Recently I was having a conversation with a fellow student of theatre and she asked me what a winchmen was. I was not sure my self and so I asked her what she thought they did, and she said in a show she worked on in college the stage manager always talked about giving the cues to the winchmen for moving scenery. I figured that the winchman was not touching the flown scenery but set pieces on the deck in tracks or on turtles/castors? Is this correct? What exactly is a winchman? Are they common in broadway shows? Is there another title for them?

Thanks,

Prescott


----------



## rochem (Oct 12, 2011)

Winchman is most likely just the winch operator. Many shows that use tracking scenery just move them with a manually-operated winch, turned by an operator. Manually-driven winches aren't as common on broadway shows as are automated winches, so the operators here would probably be called automation techs as opposed to winchmen. Technically, even running the scenic automation falls under the Electrics department in these situations, but that's a discussion for another day.


----------



## Footer (Oct 13, 2011)

Ya, electros and automation don't go together. Deck carps run automation. 

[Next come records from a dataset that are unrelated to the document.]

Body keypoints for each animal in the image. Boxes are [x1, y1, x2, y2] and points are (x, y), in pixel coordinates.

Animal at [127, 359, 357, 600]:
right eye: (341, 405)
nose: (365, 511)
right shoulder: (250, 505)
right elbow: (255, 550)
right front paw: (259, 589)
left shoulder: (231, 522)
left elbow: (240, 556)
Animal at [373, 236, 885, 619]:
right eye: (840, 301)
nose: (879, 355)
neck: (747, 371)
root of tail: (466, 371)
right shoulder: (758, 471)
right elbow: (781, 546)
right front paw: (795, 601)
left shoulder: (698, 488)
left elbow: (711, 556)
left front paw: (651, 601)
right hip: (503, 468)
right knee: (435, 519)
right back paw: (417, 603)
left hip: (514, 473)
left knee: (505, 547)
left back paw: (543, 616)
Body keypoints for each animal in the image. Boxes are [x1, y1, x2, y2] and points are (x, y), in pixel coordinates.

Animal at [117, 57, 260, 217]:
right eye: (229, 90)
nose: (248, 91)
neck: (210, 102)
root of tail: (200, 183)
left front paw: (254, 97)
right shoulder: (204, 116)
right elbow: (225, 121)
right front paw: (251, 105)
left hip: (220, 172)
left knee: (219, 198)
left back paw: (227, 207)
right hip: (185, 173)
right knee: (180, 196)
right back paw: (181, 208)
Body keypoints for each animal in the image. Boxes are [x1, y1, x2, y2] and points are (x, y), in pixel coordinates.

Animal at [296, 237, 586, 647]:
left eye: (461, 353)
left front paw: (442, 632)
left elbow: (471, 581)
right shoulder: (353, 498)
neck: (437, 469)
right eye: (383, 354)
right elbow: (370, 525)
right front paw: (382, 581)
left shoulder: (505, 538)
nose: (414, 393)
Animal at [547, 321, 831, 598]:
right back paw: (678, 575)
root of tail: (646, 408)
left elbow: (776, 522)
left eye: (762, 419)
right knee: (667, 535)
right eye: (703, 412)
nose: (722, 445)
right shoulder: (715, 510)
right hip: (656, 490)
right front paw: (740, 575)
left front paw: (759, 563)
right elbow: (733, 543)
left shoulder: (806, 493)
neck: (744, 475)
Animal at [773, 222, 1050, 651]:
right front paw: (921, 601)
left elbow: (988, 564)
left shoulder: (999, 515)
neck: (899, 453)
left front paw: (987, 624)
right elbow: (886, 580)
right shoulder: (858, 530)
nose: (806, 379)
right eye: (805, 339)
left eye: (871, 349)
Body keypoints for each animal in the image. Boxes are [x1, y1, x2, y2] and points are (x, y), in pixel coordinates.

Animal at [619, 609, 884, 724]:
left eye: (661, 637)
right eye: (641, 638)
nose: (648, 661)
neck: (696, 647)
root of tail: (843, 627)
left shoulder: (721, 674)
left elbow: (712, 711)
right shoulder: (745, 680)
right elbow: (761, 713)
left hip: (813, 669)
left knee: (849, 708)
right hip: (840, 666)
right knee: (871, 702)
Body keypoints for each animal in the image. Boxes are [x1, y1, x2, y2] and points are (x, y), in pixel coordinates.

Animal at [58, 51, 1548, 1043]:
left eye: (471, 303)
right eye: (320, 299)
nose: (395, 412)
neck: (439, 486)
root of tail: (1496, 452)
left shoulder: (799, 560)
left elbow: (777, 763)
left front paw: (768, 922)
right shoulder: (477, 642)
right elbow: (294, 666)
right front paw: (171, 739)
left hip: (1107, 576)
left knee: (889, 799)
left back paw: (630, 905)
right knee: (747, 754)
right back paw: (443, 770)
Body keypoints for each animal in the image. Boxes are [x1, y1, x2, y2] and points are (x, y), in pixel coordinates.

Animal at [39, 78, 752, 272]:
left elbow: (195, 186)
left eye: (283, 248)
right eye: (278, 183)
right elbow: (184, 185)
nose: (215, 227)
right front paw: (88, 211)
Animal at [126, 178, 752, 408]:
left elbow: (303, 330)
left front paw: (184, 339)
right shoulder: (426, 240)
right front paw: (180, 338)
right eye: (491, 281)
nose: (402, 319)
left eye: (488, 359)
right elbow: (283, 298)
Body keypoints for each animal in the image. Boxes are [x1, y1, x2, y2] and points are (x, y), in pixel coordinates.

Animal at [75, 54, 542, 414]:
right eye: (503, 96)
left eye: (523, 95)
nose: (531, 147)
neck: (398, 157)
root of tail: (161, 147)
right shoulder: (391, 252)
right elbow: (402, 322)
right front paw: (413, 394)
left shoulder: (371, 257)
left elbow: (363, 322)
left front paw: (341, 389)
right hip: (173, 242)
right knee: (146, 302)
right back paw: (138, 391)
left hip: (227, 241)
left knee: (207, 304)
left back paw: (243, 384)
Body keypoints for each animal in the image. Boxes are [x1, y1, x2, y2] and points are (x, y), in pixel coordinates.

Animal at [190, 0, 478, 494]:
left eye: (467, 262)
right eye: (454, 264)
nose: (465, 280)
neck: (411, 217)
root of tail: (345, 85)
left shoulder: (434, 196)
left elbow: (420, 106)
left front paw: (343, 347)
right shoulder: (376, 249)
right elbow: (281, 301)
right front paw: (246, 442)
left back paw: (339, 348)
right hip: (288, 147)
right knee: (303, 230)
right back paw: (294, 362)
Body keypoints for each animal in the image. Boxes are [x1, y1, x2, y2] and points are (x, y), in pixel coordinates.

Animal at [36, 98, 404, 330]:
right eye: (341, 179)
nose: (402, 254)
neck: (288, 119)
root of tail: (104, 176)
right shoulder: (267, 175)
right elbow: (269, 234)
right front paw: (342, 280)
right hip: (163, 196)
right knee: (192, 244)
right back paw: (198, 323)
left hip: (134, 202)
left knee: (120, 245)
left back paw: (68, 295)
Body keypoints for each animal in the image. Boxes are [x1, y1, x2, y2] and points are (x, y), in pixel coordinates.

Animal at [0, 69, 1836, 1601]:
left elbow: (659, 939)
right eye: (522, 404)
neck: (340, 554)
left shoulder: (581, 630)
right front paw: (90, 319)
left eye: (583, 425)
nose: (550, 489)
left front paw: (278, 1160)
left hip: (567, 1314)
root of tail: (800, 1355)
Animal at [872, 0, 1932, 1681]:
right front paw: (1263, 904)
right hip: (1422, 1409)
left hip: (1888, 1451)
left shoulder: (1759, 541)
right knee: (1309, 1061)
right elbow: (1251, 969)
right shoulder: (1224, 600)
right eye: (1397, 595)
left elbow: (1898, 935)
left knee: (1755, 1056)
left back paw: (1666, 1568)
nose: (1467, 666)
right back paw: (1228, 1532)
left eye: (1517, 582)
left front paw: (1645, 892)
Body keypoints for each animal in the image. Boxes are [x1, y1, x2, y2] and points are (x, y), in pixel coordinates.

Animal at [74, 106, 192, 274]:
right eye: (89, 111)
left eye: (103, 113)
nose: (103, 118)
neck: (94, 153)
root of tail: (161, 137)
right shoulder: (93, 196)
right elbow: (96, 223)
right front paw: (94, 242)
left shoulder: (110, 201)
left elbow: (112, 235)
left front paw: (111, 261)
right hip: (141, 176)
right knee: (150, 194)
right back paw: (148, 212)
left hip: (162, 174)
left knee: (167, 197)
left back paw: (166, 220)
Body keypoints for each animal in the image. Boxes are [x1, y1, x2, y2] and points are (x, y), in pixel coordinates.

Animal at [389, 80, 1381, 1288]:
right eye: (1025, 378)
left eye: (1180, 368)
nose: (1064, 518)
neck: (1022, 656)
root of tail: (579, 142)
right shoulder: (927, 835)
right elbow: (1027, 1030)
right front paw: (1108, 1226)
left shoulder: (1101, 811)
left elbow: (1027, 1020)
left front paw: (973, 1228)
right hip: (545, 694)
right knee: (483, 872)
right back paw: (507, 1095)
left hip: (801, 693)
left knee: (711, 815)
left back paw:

As far as a wenchman goes, soundsike an adaptation of flyman in a house that has electric hoists. 

Not an industry standard term. 

Sent from my ADR6300 using Tapatalk


----------



## rochem (Oct 13, 2011)

Footer said:


> Ya, electros and automation don't go together. Deck carps run automation.



Nope, sorry. At least on local one contracts, the guy behind the automation console is an Electrician.


----------



## Footer (Oct 13, 2011)

rochem said:


> Nope, sorry. At least on local one contracts, the guy behind the automation console is an Electrician.


 
They can call that person whatever they want on a budget line, however PRG Lighting is not building the automation package for Hudson/PRG Scenic/Centerline Studios/Chicago Scenic/Adirondack Scenic gear.


----------



## shiben (Oct 13, 2011)

Footer said:


> ...PRG Lighting is not building the automation package for Hudson/PRG Scenic/Centerline Studios/Chicago Scenic/Adirondack Scenic gear.


 
And thats totally not relevant. PRG also sends video cable in PRG Lighting cases, does that mean anything? I could run a shop and have a winch division and a hoist division and a pulley division if I wanted, but the real relevant bit is not which group makes the product, but which department has to field the call. Heck, I could decide that Audio stuff gets maintained by my shop's electrical department because I dont want to buy more soldering irons, but that still makes it audio gear. Sounds like if your on a local 1 contract, you have the electrics department doing the automation control, and thus thats an electrics position.


----------



## MPowers (Oct 18, 2011)

rochem said:


> ....Technically, even running the scenic automation falls under the Electrics department.......


 

> Ya, electros and automation don't go together. Deck carps run automation.




> Nope, sorry. At least on local one contracts, the guy behind the automation console is an Electrician.



For what it's worth, my good friend Brooke Carlson has been the automation operator on Miss Saigon, Beauty, Lion King et.al. She also usually does the initial programing for Hudson Scenic before the shows hit the stage. She is an "Automation Carpenter." Carpenters move scenery that is on the deck, whether it is manual or automated. For most shows her operating location is on a truss deck about 20' up and over the SL offstage wing. Last time Wicked and Lion King were through, they rented about 60 chain hoists from us, not to move scenery, but to hang stuff and things like automation world in the wings.


----------



## Traitor800 (Oct 18, 2011)

In radio city music hall, it's a carpenter that maintens the automation, and pushes go during the show. However an electrician is required to plug any automation cables in. Go figure.
-Chris

_-- Sent from my Palm Pre using Forums_


----------



## Footer (Oct 18, 2011)

Traitor800 said:


> In radio city music hall, it's a carpenter that maintens the automation, and pushes go during the show. However an electrician is required to plug any automation cables in. Go figure.
> -Chris
> 
> _-- Sent from my Palm Pre using Forums_



Well, at least he does not have to be IBEW like some places in Chicago.


----------